Apr 25, 2024 | By: Matthew Freeman

Survey of MN Police Officers Shows Concerns, Beliefs Among Law Enforcement

In early February, the Minnesota Police and Peace Officers Association sent out an anonymous electronic survey to all of their active-duty members to provide insights on the beliefs and concerns of public safety officers in Minnesota. Over 1,200 officers responded to this survey, with respondents being evenly divided geographically.

The results of the survey show beliefs and concerns expressed among public safety officers in Minnesota, with the first result showing that 98% of officers are somewhat, very, or extremely concerned about the recruitment rate in law enforcement.

“I’d say that’s a probably a fairly accurate account of what we are seeing here,” said Beltrami County Sheriff Jason Riggs in an interview with Lakeland News. “When I came to work for Beltrami County, I was one of 87 applicants. Today, we’re getting maybe three and we’ve probably interviewed two or three of them at one time or another.”

Another worry for Minnesota public safety officers is the risk of prosecution for on-duty actions, which 90% of officers said they were very or extremely concerned about. 69% of those voting said they extremely concerned.

“You take the actions of a few and you start making requirements and decisions based off of a few people’s mistakes or a few people’s actions that has a detrimental effect any way you go into any profession,” stated Sheriff Riggs. “And I think when you have that in the back of your mindset, as is if I get involved in something that I have to make a split-second decision on, that’s going to have a detrimental effect on either me going to prison and or losing my assets.” added Sheriff Riggs, “I think that weighs heavily on your first statistic of why people aren’t flocking to this job anymore.”

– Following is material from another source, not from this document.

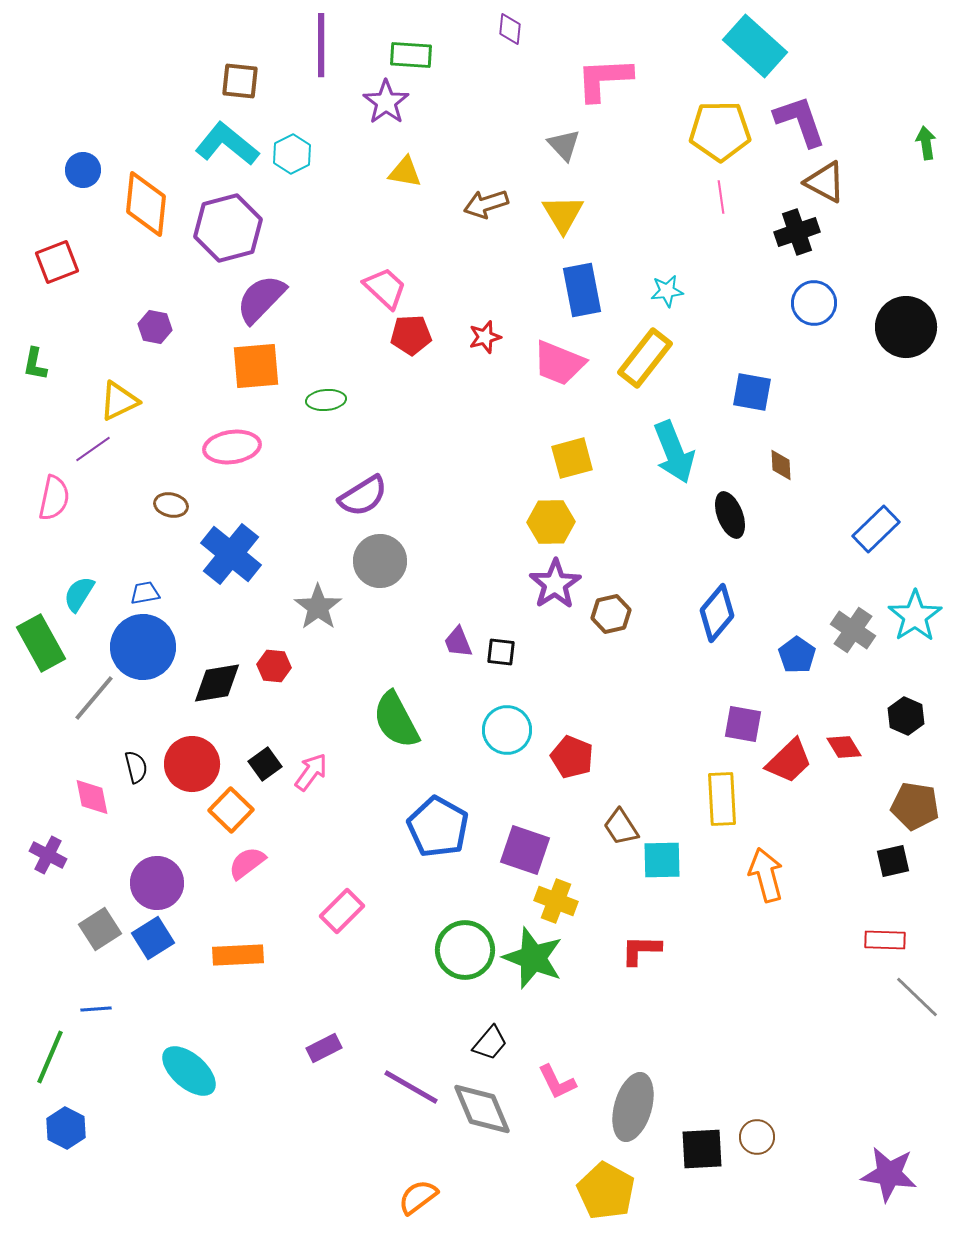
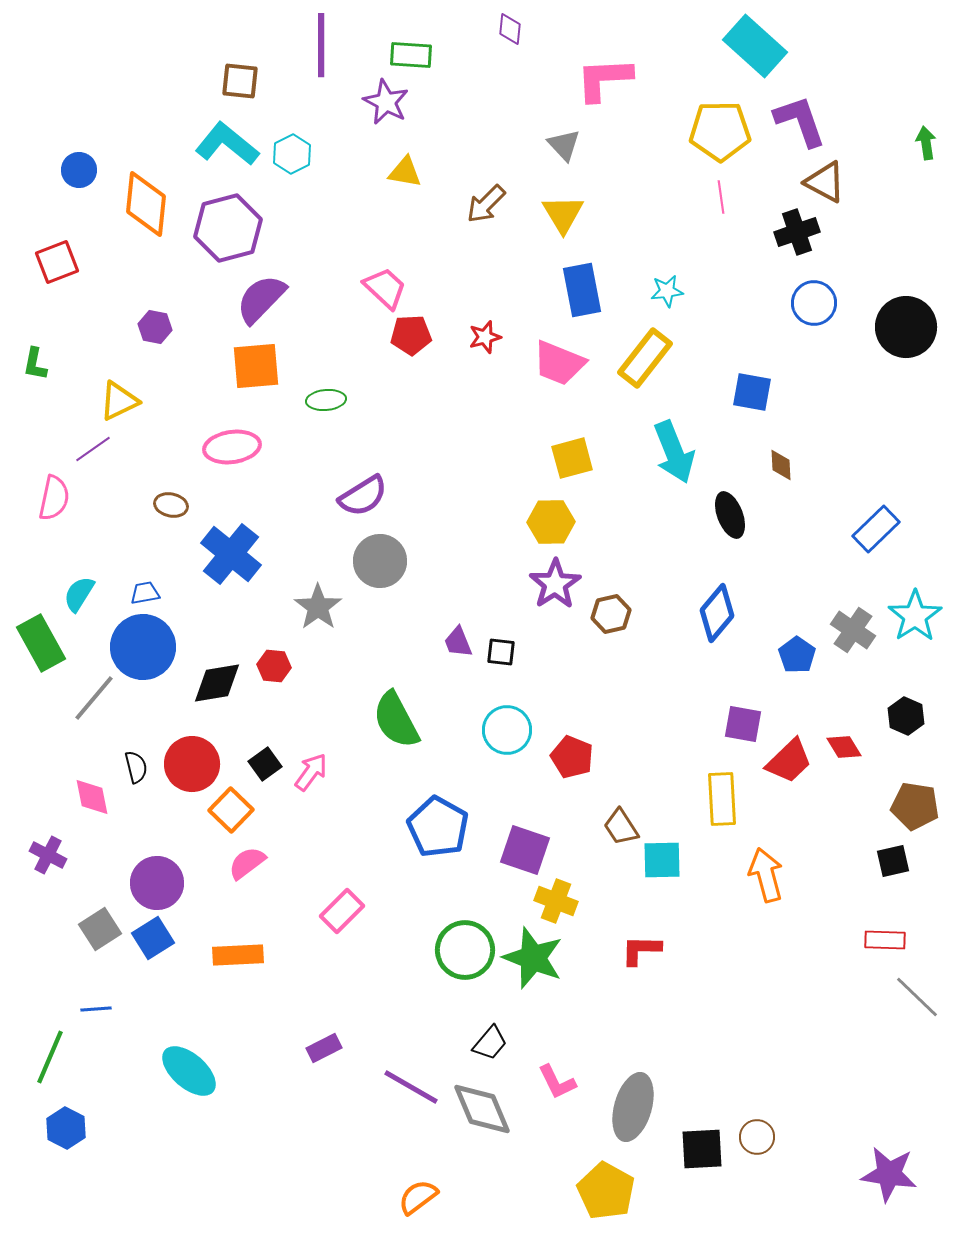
purple star at (386, 102): rotated 9 degrees counterclockwise
blue circle at (83, 170): moved 4 px left
brown arrow at (486, 204): rotated 27 degrees counterclockwise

To best address recruitment and retention rates in law enforcement, nearly half of the responses from the survey indicated they wanted support from political and municipal leaders. For Sheriff Riggs, he says he wants those individuals to stay neutral.

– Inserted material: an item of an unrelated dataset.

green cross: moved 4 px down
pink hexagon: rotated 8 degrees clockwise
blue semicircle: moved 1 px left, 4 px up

“When we have an incident, an unfortunate incident where someone dies as a result of law enforcement contact, and that is, you know, that is never wanted by any of us, right? And those kinds of things will happen, and they’ll continue to happen,” he said. “What we want from our leaders in the state, what we want from our leaders in the country, this is a process that happens. We want those parties to remain neutral and not talk about the incident. We want them to not show support one way or the other. We want justice to occur. And in order for justice to occur, there needs to not be a bias one way or the other. We don’t want political leaders telling the public that this was something that didn’t need to happen, and maybe it was something like that. But when you have the political leaders defending or defaming it opens up the door for things to happen that shouldn’t happen.”

When asked what is the most important priority for this legislative session, nearly 65% of respondents put holding prosecutors accountable for charging decisions at the top of the list.

“There are things that happen in a case that are outside of the abilities of the prosecutor, and there are things that are outside of the ability of law enforcement, and I think when you come to a resolution between the two, as long as one side is not making the sole decision based off of the lack of information or a lack of collaboration between the two,” added Sheriff Riggs. “There are bad cases and there are good cases that go forward, and nobody wants to lose, right? So there are those cases that are out there that, you know, law enforcement gets upset with when the prosecutor says, ‘I can’t prosecute this and win.'”

Results from the survey also showed that 80% of respondents are unlikely or very unlikely to recommend law enforcement as a profession to a family member.